Date: 2009-01-10 04:47 pm (UTC)
From: [identity profile] catnip13.livejournal.com
You're welcome to come check my shelves next time you are up this way. There's a lot of overlap, but I have a few different authors ...

Date: 2009-01-10 05:32 pm (UTC)
From: [identity profile] seanan-mcguire.livejournal.com
This is true!

Date: 2009-01-10 05:32 pm (UTC)

Date: 2009-01-10 07:55 pm (UTC)
From: [identity profile] ravenclawed.livejournal.com
50 in just the first two months? *bows to your dedication* I'm lucky if I read 50 in a decade. Not that I don't like to read, I just don't have as much time as I used to.

Still, I did read some good ones in '08.

Dragon Heat and The Black Dragon by Allyson James. Books 1 and 2 of her dragon series. Dragons who can take the forms of men and the women who love them.

Darkling and Dragon Wytch by Yasmine Galenorn. Books 3 and 4 of her Women of the Otherworld/Sisters of the Moon (series title depending on who you ask) series. Three half-human/half-fae sisters trying to save two worlds and the men who love them. Currently my favorite series.

Rick Riordan's Percy Jackson and the Olympians series. Only 1-3 since 4's not in paperback yet. Ancient Greece-geek crack.

Nora Roberts' In The Garden trilogy. Three gardening women, the men who love them, and the ghost who doesn't want to share her house.

The Undead Next Door by Kerrelyn Sparks. Book 4 of currently my second-favorite series. Didn't start reading the previous books until just recently.

Date: 2009-01-11 08:01 am (UTC)
From: [identity profile] seanan-mcguire.livejournal.com
I adore the Rick Riordan books! SO MUCH FUN. Chris buys them in hardcover, so I blessedly haven't had to wait. Much love. Much, much love.

Date: 2009-01-11 05:25 pm (UTC)
From: [identity profile] ravenclawed.livejournal.com
I'd buy 4 in hardcover, but then it wouldn't match my paperbacks, and I can't have that. :-)

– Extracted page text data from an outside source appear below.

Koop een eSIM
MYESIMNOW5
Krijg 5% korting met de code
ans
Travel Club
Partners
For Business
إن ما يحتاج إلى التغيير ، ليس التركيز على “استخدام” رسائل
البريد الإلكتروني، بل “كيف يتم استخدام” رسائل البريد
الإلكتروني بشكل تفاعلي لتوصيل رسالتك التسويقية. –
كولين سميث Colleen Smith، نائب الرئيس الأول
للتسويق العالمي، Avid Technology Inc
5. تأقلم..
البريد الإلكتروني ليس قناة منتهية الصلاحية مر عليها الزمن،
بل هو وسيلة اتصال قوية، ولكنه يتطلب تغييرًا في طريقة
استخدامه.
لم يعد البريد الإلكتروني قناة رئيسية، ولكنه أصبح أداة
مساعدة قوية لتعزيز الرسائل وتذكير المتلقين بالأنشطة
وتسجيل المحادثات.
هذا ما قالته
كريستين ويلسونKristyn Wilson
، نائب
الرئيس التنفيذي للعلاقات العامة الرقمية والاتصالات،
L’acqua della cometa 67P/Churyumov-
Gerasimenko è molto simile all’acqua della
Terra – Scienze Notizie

Date: 2009-01-10 09:36 pm (UTC)
From: [identity profile] beckyh2112.livejournal.com
Ooooh, Fuzzy books! Did you ever get around to reading Fuzzies and Other People?

Date: 2009-01-11 08:01 am (UTC)
From: [identity profile] seanan-mcguire.livejournal.com
Of course! And Golden Dream: A Fuzzy Odyssey. I love the point where the estate-sanctioned fan fiction accidentally renders the intended canon non-canonical. It's just funny.

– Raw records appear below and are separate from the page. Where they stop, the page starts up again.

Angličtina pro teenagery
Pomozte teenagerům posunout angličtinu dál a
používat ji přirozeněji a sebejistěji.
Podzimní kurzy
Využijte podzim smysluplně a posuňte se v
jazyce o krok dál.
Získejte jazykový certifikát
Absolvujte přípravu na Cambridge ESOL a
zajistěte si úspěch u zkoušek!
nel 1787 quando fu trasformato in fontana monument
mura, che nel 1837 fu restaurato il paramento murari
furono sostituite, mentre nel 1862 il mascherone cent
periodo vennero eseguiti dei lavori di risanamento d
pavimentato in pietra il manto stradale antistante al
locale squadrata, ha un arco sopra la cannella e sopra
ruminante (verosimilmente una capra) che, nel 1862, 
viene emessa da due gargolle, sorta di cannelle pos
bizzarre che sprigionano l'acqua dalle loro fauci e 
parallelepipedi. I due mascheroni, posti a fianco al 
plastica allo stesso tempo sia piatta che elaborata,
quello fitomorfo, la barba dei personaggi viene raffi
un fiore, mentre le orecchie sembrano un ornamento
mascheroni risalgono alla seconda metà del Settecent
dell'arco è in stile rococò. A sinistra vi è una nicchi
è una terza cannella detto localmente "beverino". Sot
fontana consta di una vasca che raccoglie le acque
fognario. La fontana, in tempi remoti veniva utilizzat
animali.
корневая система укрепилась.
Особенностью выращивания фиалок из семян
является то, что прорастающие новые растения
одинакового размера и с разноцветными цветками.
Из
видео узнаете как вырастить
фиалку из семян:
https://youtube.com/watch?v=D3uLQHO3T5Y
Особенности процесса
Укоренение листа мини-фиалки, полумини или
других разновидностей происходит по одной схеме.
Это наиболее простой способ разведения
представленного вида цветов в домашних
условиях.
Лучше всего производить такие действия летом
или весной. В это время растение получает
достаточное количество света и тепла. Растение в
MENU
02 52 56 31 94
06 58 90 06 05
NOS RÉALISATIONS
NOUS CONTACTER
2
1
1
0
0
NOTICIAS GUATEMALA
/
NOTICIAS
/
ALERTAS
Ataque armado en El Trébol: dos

Date: 2009-01-11 07:43 pm (UTC)
From: [identity profile] beckyh2112.livejournal.com
I haven't actually read Golden Dream, though I think I've been told about it. That's where they found the Fuzzy spaceship, right?

Date: 2009-01-11 09:12 pm (UTC)
From: [identity profile] seanan-mcguire.livejournal.com
Yeah -- which then got all messed up by the discovery of Piper's own 'final Fuzzy book.'

Date: 2009-01-11 10:44 pm (UTC)
From: [identity profile] beckyh2112.livejournal.com
Which was Fuzzies and Other People, if I remember correctly. This probably explains why the people (my parents) who gave me the Fuzzy books to read warned me away from Golden Dreams.

*ponders*

*hugs a spontaneously-created virtual Fuzzy*

Date: 2009-01-10 11:18 pm (UTC)
batyatoon: (Default)
From: [personal profile] batyatoon
I actually did try to write down every book I read over 2008 (not counting graphic novels). I'm gonna be posting the results this week.

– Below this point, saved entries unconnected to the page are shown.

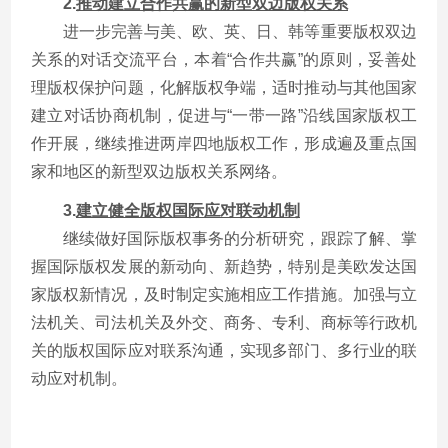
2.
推动建立合作共赢的新型双边版权关系
进一步完善与美、欧、英、日、韩等重要版权双边
关系的对话交流平台，本着“合作共赢”的原则，妥善处
理版权保护问题，化解版权争端，适时推动与其他国家
建立对话协商机制，促进与“一带一路”沿线国家版权工
作开展，继续推进两岸四地版权工作，形成遍及重点国
家和地区的新型双边版权关系网络。
3.
建立健全版权国际应对联动机制
继续做好国际版权事务的分析研究，跟踪了解、掌
握国际版权发展的新动向、新趋势，特别是美欧发达国
家版权新情况，及时制定实施相应工作措施。加强与立
法机关、司法机关及外交、商务、专利、商标等行政机
关的版权国际应对联系沟通，实现多部门、多行业的联
动应对机制。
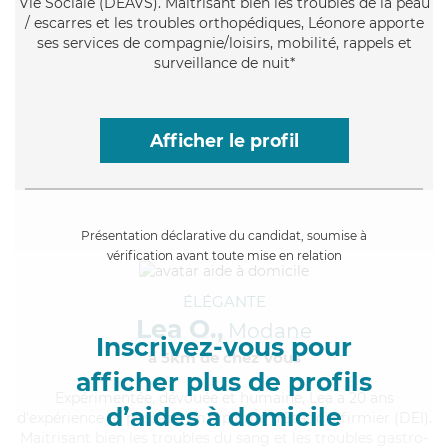
Vie Sociale (DEAVS). Maitrisant bien les troubles de la peau
/ escarres et les troubles orthopédiques, Léonore apporte
ses services de compagnie/loisirs, mobilité, rappels et
surveillance de nuit*
Afficher le profil
Présentation déclarative du candidat, soumise à
vérification avant toute mise en relation
ÉLÉGANTE
Lea O.,
Modane
Inscrivez-vous pour
à 5km de chez Vous
afficher plus de profils
Expérimentée
, dévouée et humaine, Lea a 20 ans
d’aides à domicile
d'expérience et possède un diplôme d'Etat d'infirmier (DEI).
Maitrisant bien les troubles du sang et les troubles gastro-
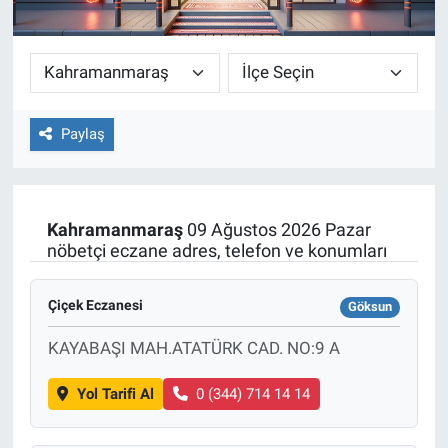
Paylaş
Kahramanmaraş
09 Ağustos 2026 Pazar
nöbetçi eczane adres, telefon ve konumları
Çiçek Eczanesi
Göksun
KAYABAŞI MAH.ATATÜRK CAD. NO:9 A
Yol Tarifi Al
0 (344) 714 14 14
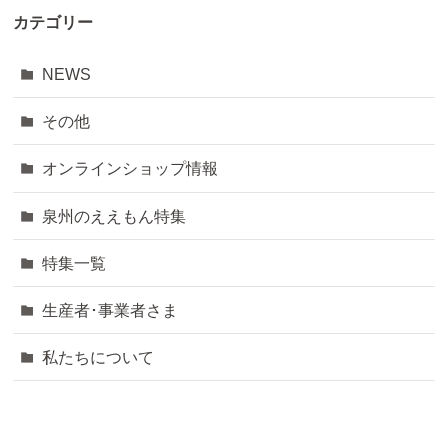
カテゴリー
NEWS
その他
オンラインショップ情報
泉州のええもん特集
特集一覧
生産者･事業者さま
私たちについて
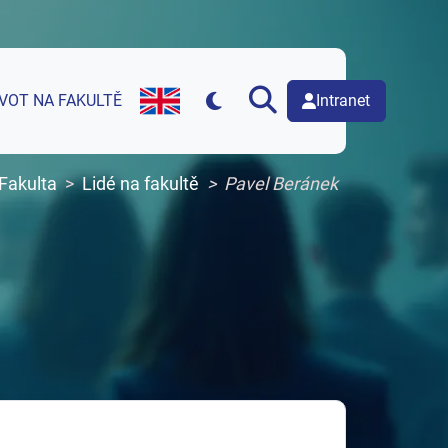
Intranet
IVOT NA FAKULTĚ
English version of web page
Fakulta
Lidé na fakultě
Pavel Beránek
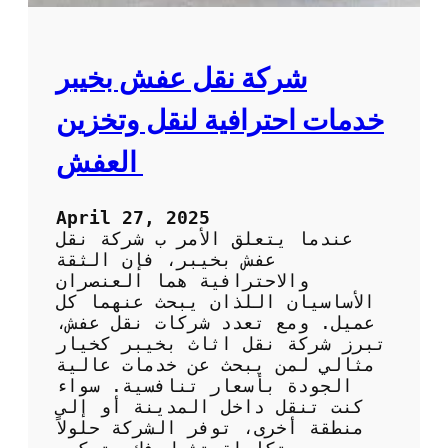
ل
ه
ع
ب
ف
ا
ش
شركة نقل عفش بخيبر
ل
ب
ك
أ
خدمات احترافية لنقل وتخزين
و
ع
ي
ل
العفش
ت
ى
ج
و
April 27, 2025
د
عندما يتعلق الأمر ب شركة نقل
ة
عفش بخيبر، فإن الثقة
و
والاحترافية هما العنصران
أ
الأساسيان اللذان يبحث عنهما كل
ف
عميل. ومع تعدد شركات نقل عفش،
ض
تبرز شركة نقل اثاث بخيبر كخيار
ل
مثالي لمن يبحث عن خدمات عالية
س
الجودة بأسعار تنافسية. سواء
ع
كنت تنقل داخل المدينة أو إلى
ر
منطقة أخرى، توفر الشركة حلولاً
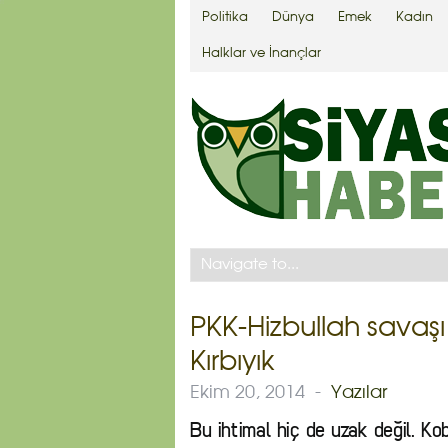
Politika
Dünya
Emek
Kadın
Halklar ve İnançlar
PKK-Hizbullah savaş
Kırbıyık
Ekim 20, 2014
-
Yazılar
Bu ihtimal hiç de uzak değil. Ko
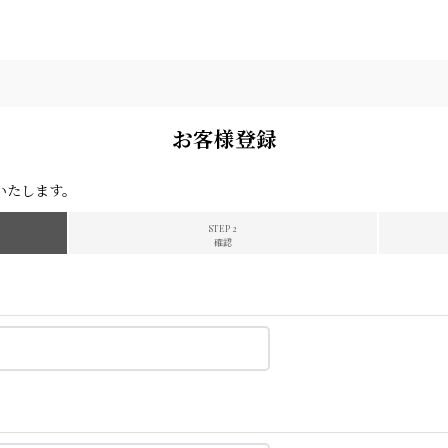
お客様登録
いたします。
STEP 2
確認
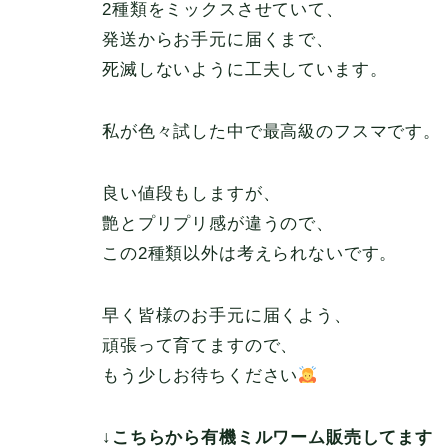
2種類をミックスさせていて、
発送からお手元に届くまで、
死滅しないように工夫しています。
私が色々試した中で最高級のフスマです。
良い値段もしますが、
艶とプリプリ感が違うので、
この2種類以外は考えられないです。
早く皆様のお手元に届くよう、
頑張って育てますので、
もう少しお待ちください
↓こちらから有機ミルワーム販売してます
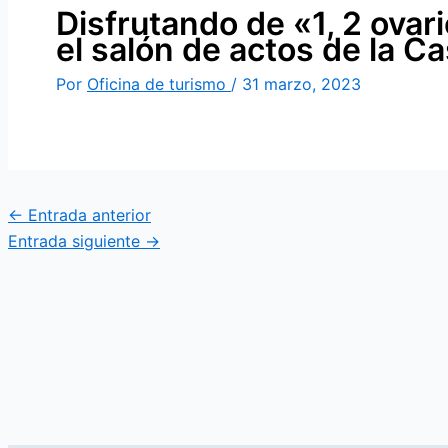
Disfrutando de «1, 2 ovar
el salón de actos de la C
Por
Oficina de turismo
/
31 marzo, 2023
←
Entrada anterior
Entrada siguiente
→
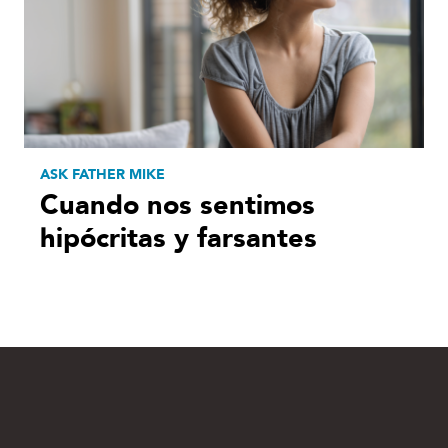
ASK FATHER MIKE
Cuando nos sentimos
hipócritas y farsantes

Date: 2009-01-11 08:02 am (UTC)
From: [identity profile] seanan-mcguire.livejournal.com
...shine on, you wild and crazy star. I'm going to be over here, hiding from you.

Date: 2009-01-11 04:25 am (UTC)
aedifica: Me with my hair as it is in 2020: long, with blue tips (Default)
From: [personal profile] aedifica
One of the best books I read last year was Farthing, Jo Walton's scarily plausible alternate history novel. It is a mystery in some ways, which you said above that you dislike, but for me that wasn't a problem.

Date: 2009-01-11 08:03 am (UTC)
From: [identity profile] seanan-mcguire.livejournal.com
I've heard good things about Farthing. Unfortunately, none of those good things have convinced me that it's part of any genre that I enjoy.